I asked this question in physics SE here. But I was not satisfied.
As we solving something related to symmetry transformations, we need Lie groups. Also Lie algebra is very important to generate those transformations.
E.g. the generators of $SO(3)$:
$$\begin{pmatrix}0&i&0\\-i&0&0\\0&0&0\end{pmatrix}, \begin{pmatrix}0&0&i\\0&0&0\\-i&0&0\end{pmatrix}, \begin{pmatrix}0&0&0\\0&0&i\\0&-i&0\end{pmatrix}. $$
Why there is an i in the front.. The thing it is not so wrong if we just consider the Lie algebra as a vector space. But when we use the Lie bracket we will also get those real ones.. But the Lie algebra is three real dimensional.. Now, it is 6.

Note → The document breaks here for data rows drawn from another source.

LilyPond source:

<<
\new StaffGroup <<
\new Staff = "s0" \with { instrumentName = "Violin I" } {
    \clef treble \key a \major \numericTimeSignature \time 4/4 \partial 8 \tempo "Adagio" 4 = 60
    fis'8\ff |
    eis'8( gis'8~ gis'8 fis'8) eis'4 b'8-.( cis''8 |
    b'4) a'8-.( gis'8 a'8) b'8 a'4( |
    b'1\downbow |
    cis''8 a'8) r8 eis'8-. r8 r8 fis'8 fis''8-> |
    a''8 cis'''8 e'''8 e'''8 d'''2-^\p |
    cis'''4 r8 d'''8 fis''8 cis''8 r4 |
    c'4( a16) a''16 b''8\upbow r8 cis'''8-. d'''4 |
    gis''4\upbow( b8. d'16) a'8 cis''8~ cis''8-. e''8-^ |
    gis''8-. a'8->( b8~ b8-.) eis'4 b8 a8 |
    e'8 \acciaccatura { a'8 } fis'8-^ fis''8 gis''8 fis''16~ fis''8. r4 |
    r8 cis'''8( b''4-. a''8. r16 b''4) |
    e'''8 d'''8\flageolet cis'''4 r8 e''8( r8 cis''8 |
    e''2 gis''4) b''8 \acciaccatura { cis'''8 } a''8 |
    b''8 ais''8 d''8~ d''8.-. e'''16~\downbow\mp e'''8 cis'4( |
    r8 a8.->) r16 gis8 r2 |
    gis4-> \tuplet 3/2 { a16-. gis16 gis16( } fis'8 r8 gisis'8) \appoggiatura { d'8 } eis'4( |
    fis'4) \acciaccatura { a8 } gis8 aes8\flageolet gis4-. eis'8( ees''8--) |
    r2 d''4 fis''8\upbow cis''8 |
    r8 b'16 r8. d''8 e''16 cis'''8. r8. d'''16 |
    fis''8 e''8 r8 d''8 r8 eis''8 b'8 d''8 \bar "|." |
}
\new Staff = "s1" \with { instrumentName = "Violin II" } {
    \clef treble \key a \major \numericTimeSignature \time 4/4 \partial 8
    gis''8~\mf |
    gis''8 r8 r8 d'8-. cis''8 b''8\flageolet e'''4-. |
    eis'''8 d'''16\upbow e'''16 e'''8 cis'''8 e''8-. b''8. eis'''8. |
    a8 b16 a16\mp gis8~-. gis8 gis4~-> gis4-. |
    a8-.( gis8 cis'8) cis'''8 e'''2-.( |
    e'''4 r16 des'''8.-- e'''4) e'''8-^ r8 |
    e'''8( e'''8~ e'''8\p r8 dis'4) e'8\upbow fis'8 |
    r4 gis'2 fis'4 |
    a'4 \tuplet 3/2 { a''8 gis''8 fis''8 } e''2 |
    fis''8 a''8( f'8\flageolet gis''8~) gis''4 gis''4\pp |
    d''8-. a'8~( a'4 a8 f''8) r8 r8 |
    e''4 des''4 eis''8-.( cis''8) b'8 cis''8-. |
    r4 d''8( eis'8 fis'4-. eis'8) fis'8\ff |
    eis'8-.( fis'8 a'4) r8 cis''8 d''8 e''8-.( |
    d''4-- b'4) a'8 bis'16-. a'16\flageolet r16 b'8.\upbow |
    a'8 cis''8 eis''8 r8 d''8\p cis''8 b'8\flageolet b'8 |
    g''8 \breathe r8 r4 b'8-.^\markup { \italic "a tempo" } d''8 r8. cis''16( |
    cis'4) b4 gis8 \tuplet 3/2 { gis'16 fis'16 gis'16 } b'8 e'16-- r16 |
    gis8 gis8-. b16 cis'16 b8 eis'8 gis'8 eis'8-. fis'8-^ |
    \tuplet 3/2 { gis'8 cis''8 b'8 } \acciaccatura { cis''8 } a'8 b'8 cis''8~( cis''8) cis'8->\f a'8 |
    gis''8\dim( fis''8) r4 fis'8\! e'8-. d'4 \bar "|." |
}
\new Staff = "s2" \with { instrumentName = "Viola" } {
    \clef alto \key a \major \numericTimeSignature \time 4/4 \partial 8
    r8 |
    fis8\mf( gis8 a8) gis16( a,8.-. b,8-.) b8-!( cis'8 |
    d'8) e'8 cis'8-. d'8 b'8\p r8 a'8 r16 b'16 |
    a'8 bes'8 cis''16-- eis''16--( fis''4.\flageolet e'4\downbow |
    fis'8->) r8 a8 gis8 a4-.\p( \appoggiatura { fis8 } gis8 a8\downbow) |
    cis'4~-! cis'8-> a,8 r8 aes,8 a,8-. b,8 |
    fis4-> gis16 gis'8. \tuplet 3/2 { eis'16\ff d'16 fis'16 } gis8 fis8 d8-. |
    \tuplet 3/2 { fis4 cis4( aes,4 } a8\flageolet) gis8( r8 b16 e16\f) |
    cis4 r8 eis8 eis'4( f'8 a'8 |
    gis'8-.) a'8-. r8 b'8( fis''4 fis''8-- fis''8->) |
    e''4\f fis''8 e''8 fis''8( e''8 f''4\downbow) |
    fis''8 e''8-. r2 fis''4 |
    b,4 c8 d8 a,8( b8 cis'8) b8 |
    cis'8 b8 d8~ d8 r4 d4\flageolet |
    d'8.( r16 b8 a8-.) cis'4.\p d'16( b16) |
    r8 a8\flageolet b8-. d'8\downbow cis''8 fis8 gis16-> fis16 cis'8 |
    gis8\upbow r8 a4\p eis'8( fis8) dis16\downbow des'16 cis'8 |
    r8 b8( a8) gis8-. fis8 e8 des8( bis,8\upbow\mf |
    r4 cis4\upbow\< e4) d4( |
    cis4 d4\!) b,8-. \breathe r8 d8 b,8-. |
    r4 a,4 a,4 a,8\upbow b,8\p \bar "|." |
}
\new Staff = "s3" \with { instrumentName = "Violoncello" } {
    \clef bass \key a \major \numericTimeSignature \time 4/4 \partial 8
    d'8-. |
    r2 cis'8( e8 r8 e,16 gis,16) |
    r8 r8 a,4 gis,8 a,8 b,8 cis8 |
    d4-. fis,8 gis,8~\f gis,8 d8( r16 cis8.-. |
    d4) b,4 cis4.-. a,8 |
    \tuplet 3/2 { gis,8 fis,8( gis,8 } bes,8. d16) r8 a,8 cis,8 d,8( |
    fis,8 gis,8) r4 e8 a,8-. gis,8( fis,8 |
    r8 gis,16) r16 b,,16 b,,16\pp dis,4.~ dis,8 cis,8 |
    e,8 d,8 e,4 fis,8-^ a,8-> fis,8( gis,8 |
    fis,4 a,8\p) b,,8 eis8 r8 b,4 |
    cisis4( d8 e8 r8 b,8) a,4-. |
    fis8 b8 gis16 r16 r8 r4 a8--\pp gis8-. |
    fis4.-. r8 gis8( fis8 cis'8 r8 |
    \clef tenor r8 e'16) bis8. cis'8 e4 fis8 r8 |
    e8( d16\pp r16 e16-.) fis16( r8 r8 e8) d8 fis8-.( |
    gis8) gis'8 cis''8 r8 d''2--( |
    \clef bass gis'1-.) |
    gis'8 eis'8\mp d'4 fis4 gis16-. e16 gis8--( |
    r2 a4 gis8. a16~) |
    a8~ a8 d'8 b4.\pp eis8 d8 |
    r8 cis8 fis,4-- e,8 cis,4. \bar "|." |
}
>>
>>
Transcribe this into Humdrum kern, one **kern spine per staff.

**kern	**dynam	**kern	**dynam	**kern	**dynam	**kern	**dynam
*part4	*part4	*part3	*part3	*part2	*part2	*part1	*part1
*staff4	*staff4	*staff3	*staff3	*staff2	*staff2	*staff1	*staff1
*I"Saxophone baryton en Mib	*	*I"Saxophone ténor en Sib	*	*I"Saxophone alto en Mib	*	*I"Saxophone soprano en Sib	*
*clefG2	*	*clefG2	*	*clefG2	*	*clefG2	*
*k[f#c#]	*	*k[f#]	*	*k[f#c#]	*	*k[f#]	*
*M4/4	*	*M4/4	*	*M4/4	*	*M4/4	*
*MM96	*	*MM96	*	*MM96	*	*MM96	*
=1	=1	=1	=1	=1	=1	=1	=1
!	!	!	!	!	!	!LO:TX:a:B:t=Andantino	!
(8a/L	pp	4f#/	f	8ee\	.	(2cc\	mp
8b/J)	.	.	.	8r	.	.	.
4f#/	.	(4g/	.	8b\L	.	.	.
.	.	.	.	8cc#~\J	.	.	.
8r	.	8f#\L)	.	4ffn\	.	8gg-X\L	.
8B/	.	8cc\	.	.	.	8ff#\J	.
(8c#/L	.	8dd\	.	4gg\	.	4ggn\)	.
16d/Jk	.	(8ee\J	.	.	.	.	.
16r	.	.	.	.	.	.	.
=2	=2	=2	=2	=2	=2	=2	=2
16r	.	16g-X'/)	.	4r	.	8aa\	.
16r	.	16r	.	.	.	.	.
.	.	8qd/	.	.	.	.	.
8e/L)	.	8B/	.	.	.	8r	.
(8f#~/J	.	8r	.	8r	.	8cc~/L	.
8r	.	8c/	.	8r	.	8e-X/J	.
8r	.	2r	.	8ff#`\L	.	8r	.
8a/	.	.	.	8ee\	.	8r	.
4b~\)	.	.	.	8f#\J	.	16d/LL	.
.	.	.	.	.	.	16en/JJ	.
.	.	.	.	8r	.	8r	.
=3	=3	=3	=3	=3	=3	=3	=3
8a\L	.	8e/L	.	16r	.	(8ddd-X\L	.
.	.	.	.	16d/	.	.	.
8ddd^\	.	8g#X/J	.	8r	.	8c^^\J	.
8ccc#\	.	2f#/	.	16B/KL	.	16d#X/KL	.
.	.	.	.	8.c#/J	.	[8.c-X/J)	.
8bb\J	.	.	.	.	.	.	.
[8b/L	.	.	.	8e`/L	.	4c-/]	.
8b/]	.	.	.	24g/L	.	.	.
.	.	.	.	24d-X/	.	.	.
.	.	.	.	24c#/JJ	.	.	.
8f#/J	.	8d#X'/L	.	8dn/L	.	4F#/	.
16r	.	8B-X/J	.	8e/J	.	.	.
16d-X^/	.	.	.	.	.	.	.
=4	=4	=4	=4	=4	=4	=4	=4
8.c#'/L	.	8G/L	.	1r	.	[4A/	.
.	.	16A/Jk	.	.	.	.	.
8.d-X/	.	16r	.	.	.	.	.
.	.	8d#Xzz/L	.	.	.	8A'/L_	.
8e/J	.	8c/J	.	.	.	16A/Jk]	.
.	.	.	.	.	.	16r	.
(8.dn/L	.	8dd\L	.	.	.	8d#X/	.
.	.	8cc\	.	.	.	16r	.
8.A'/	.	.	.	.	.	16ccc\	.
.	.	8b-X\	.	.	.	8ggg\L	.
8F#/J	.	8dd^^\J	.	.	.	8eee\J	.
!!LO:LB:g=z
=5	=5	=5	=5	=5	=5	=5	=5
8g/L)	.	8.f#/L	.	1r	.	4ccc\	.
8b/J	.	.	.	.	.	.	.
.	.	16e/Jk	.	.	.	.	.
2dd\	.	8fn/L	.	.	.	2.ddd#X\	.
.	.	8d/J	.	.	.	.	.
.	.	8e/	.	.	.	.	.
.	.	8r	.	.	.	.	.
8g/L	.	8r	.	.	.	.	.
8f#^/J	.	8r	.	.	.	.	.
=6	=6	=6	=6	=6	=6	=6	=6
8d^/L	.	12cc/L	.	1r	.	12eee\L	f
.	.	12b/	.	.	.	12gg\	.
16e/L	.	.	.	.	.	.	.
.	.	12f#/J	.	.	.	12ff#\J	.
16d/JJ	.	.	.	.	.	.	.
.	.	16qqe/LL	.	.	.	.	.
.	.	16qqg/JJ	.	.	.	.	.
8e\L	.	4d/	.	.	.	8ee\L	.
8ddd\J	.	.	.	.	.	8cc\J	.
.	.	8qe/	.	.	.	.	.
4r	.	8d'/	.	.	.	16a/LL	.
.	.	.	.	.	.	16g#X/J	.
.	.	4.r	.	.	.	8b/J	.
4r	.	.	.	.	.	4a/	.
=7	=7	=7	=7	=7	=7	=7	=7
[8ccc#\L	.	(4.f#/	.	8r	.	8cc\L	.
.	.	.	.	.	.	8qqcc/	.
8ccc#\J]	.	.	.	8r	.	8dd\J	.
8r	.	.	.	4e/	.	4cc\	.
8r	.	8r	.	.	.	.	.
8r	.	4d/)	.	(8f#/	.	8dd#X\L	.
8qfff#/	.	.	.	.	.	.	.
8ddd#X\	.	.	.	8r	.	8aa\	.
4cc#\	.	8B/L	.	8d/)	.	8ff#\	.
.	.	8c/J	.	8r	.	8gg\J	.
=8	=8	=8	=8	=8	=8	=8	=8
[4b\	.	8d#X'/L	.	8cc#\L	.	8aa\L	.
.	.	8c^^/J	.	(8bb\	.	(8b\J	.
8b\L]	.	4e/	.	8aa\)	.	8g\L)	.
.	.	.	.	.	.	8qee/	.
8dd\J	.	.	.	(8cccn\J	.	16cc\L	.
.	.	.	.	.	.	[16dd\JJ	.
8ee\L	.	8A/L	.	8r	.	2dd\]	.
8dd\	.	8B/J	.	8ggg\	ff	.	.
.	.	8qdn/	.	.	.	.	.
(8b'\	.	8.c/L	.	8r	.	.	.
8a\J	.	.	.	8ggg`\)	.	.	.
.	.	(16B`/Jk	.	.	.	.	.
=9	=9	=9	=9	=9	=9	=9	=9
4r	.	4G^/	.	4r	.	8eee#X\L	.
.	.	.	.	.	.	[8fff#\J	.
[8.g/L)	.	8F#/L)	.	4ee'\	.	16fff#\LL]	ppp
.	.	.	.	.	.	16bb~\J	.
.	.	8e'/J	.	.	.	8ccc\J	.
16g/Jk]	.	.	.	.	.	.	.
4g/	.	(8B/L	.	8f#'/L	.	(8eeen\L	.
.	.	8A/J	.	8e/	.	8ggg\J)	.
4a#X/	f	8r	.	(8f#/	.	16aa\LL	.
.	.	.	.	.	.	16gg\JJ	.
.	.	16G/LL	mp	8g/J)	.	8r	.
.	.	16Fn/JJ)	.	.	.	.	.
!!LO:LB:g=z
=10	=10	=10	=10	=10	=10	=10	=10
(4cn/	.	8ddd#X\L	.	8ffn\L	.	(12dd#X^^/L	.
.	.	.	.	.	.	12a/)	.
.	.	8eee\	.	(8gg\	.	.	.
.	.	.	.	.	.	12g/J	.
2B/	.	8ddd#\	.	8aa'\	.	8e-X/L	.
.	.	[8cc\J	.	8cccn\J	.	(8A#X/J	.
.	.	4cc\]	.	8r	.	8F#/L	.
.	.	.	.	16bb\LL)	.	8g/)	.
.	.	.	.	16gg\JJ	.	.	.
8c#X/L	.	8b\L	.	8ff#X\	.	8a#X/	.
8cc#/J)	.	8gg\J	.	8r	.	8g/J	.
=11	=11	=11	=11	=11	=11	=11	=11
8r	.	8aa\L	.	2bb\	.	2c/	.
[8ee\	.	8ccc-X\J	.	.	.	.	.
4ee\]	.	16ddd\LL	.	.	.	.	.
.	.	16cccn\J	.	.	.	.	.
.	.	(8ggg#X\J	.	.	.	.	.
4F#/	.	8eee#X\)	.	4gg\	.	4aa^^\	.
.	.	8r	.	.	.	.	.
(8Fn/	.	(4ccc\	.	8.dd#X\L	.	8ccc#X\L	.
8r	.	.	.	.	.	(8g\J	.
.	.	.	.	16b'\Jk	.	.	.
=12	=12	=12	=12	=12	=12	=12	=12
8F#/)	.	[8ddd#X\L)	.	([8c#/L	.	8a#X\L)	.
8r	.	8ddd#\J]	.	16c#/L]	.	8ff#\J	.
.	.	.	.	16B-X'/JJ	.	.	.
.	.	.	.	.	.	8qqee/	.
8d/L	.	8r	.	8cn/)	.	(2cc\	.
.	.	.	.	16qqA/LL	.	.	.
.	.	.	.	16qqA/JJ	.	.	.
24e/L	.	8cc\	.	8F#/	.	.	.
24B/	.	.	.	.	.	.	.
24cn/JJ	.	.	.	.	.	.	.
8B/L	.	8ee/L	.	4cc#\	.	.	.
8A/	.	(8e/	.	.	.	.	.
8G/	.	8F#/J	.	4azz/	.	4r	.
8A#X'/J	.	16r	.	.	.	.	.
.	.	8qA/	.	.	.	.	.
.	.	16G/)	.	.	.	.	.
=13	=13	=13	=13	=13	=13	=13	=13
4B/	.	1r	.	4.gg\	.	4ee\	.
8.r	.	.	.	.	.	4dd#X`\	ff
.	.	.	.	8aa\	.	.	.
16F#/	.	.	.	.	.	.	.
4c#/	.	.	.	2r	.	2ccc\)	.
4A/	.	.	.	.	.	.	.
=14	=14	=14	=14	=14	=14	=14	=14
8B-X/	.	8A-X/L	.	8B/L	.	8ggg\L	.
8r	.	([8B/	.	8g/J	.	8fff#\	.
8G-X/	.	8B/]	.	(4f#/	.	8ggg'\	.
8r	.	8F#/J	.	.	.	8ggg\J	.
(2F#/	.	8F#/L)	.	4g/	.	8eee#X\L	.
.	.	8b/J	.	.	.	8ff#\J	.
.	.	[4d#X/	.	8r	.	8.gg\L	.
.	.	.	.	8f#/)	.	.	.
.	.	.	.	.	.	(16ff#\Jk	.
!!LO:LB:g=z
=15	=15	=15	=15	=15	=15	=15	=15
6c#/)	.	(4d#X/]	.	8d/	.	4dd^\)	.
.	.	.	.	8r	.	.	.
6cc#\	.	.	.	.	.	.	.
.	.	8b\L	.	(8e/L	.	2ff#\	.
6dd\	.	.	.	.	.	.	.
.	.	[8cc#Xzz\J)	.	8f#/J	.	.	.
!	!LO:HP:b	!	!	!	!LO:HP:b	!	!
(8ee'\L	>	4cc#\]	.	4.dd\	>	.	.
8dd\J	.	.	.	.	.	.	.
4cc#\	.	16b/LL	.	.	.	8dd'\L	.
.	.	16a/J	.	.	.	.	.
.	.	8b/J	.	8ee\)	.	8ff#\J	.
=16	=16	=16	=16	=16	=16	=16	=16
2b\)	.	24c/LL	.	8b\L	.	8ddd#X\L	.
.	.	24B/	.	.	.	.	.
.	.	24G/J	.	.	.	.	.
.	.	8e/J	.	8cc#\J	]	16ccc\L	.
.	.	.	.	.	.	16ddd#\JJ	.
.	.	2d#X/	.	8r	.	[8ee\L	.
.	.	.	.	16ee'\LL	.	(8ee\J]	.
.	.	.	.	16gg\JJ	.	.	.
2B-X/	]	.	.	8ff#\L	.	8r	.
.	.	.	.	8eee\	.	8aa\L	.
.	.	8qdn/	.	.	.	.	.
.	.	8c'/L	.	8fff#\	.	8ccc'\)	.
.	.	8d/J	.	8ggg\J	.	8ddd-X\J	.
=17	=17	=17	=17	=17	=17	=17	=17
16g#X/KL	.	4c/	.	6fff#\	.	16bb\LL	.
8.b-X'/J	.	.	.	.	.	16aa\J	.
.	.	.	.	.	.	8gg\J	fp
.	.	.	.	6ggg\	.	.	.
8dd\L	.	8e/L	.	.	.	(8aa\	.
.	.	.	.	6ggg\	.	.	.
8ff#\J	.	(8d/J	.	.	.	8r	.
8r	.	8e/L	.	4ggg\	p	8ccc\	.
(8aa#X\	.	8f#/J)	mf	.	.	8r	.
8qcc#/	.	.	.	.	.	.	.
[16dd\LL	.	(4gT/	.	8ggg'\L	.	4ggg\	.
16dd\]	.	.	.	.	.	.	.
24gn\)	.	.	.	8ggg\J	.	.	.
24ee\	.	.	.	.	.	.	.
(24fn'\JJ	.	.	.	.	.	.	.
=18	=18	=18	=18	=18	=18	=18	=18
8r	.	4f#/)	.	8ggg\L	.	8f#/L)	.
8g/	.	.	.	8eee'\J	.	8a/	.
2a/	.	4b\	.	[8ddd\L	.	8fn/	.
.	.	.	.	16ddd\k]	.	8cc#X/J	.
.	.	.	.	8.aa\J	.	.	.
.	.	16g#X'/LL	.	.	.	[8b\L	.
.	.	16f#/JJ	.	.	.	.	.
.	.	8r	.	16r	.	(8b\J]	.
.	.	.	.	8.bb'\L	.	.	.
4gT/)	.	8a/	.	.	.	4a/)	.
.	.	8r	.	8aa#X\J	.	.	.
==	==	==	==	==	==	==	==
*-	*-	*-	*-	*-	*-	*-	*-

Just a reminder of facts concerning physics usage.
Because quantum physics relies on unitary operators, the symmetry group elements are unitary matrices, so then exponentials of iJ where the Js are Hermitean operators, the standard convention for operators in physics. Commutators of such Hermitean Js are antihermitean, so not in the Lie algebra: in physics structure constants are normally pure imaginary, so they can multiply hermitean generators.
This is all there is to it, as @Dietrich Burde instructs you. The highly unconventional adjoint rep generators J you wrote down conform to this convention, but, of course, as you might be familiar, physics normally uses an equivalent representation for them, this one. Multiplying them by i and exponentiating yields a unitary group element in both cases but real orthogonal group elements only for your pure imaginary (Hermitean) basis. I gather you took the real antisymmetric generators of classical rotations and physics and multiplied them by i to make them Hermitean, assuming somehow physicsists use those, which they rarely would.